As she got older, sometimes she felt they were taking advantage, as if Loren were offering himself only because of the loss of his girls, but they couldn’t afford to refuse. Faufau, Grandmother, and the aunts did look after him; as badly as he took care of himself, he would have died many times over otherwise. Cooked and Titi were both in college in Papeete when news came of his sickness. Although he said it was otherwise, Titi knew it was the same wasting disease that the others had. He ate the same fruit and fish, breathed the same air, and swam in the same ocean. He’d sat at her grandmother’s bedside as she wasted away, listened to Faufau’s story of playing with the poisoned snow that now they understood was ash. The illness made him even more reckless; he went on drinking binges lasting weeks. It was a fluke when he won the island in a poker game. Loren asked them to drop out of school to run the hotel as if it were the most natural request in the world.
Cooked was unhappy about it, saying they would become servants of the tourists. But after all Loren had done for them, how could they complain? Without his help, they couldn’t continue their studies. Once they settled down to running the resort, he became a stranger, a boss, talking to them only about business — were the rooms done, the food ordered, the plumbing fixed? He treated them as servants. Now things were changing once again.

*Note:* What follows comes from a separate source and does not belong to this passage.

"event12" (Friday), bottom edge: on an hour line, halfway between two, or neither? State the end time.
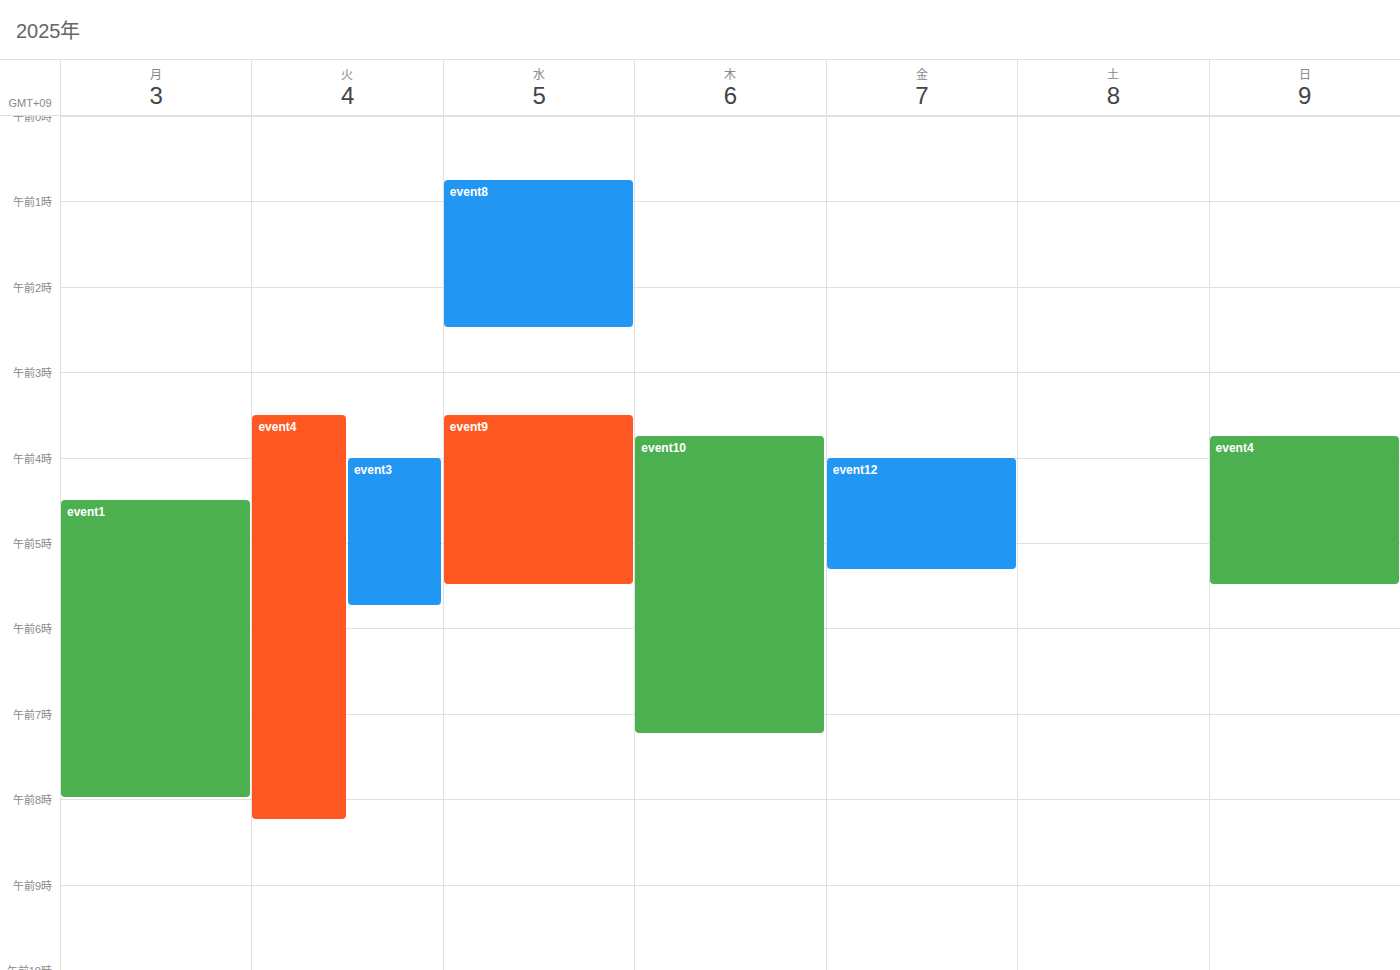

“You don’t have to turn over the hotel now,” Titi said. “It can wait.”
“I’m cheating you two out of your inheritance. Ill-gained as it was.”
“We aren’t ready.” This was the truth she had been avoiding.
“Sometimes events force you to be ready.”
“I want to change the name of the hotel,” she said.
Loren looked surprised. Change came so fast, so hungrily.
“A name in our own language.”
He nodded.
“Mara ‘amu.”
“Trade winds. Yes, I like it.”
Titi got up to leave. “I thought you should know — another guest has landed on the beach without permission.”
* * *
When the outrigger pulled away from the beach, Cooked would not look back at his and Titi’s relatives singing and throwing flowers in the water, a hero’s send-off. In spite of his baseball cap and T-shirt, he felt like one of those ancient warriors the old people told stories about who went out to do battle against the enemy. For a proud moment, suspended over the lagoon, the sun reflecting off the water, he felt his presence in the boat was destiny. He felt brave. But when a paddle jabbed him in the back, it all disappeared. He was again scared of reaching their destination.